Porém, na prática, isso não se sustenta diante de uma perícia digital. O que parecia desaparecer pode ser recuperado por especialistas.
Caso real: Daniel Vorcaro
Um exemplo claro é o caso do banqueiro Daniel Vorcaro. A Polícia Federal conseguiu resgatar conteúdos do celular, mesmo enviados com visualização única.
Mesmo com a tentativa de apagar provas, os investigadores tiveram sucesso na recuperação dos dados. Isso mostra a vulnerabilidade do sistema.
Como funciona o rastro digital
Mesmo que o conteúdo visual desapareça para o usuário, um rastro digital permanece.
Segundo especialistas, toda mídia transita pelos servidores da Meta, empresa responsável pelo WhatsApp.
Durante o envio, um link de referência é gerado e armazenado nos aparelhos de quem envia e recebe.
Esse link pode permanecer nos servidores da Meta por até 20 dias, facilitando a recuperação por peritos.
Mesmo após esse prazo, softwares forenses especializados conseguem resgatar informações.
Técnicas de recuperação utilizadas
A recuperação acontece mesmo quando os dados foram excluídos do sistema operacional do celular.
A Polícia Científica e Federal utilizam recursos avançados para acessar esses dados.
Segurança da informação em xeque
A visualização única é popular por permitir o compartilhamento de informações sensíveis sem gerar provas permanentes.
Contudo, essa segurança não é absoluta diante de uma análise pericial judicial.
A privacidade oferecida é momentânea, protegendo contra outros usuários, mas não contra investigações judiciais.
Entrevista com o perito Ibsen Maciel

O perito criminal oficial em forense computacional da Polícia Científica do Pará, Ibsen Maciel, explica:
É possível recuperar mensagens únicas?
“Sim, com mandado judicial, conseguimos recuperar. Mas versões mais recentes do WhatsApp dificultam o trabalho. As mensagens ficam no servidor da Meta por até 20 dias.”
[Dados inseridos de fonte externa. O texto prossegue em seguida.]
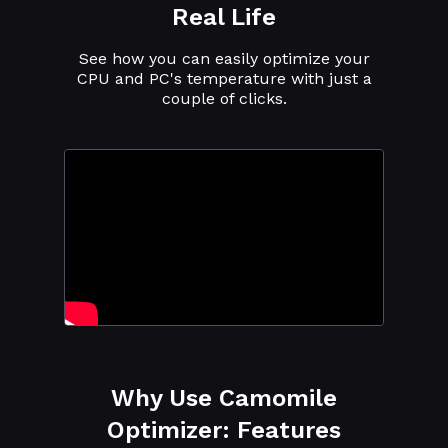
Real Life
See how you can easily optimize your
CPU and PC's temperature with just a
couple of clicks.
Why Use Camomile
Optimizer: Features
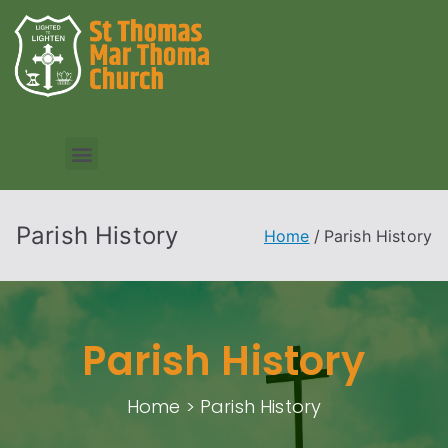
Parish History
Home
Parish History
Parish History
Home > Parish History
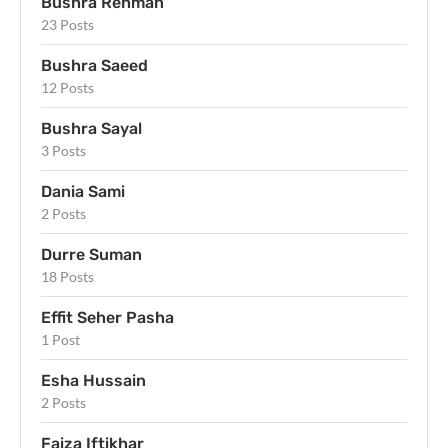
Bushra Rehman
23 Posts
Bushra Saeed
12 Posts
Bushra Sayal
3 Posts
Dania Sami
2 Posts
Durre Suman
18 Posts
Effit Seher Pasha
1 Post
Esha Hussain
2 Posts
Faiza Iftikhar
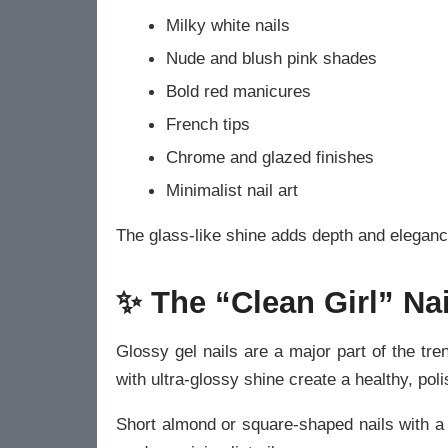
Milky white nails
Nude and blush pink shades
Bold red manicures
French tips
Chrome and glazed finishes
Minimalist nail art
The glass-like shine adds depth and eleganc
✨ The “Clean Girl” Nai
Glossy gel nails are a major part of the tren
with ultra-glossy shine create a healthy, pol
Short almond or square-shaped nails with a g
Como é feito o procedimento?
“Áudios, fotos e vídeos vão primeiro para a nuvem da Meta. O link desses arquivos fica nos celulares de quem enviou e recebeu.
Com técnicas forenses, descriptografamos a tabela de mensagens, acessamos os metadados, localizamos o link da mídia, baixamos o arquivo e o descriptografamos com script em Python.”
Quais programas são usados?
“Utilizamos o Ávilla Forensics, o SQLite v3.13.1 e o script em Python para descriptografar os arquivos da Meta.”
Como validar as provas?
“Fazemos o laudo pericial, aplicamos o hash criptográfico nos arquivos e registramos tudo para manter a cadeia de custódia.”
Conclusão
A visualização única do WhatsApp é eficaz para o usuário comum, mas em casos de crimes ou investigações, os peritos policiais conseguem recuperar tudo o que foi dito e enviado.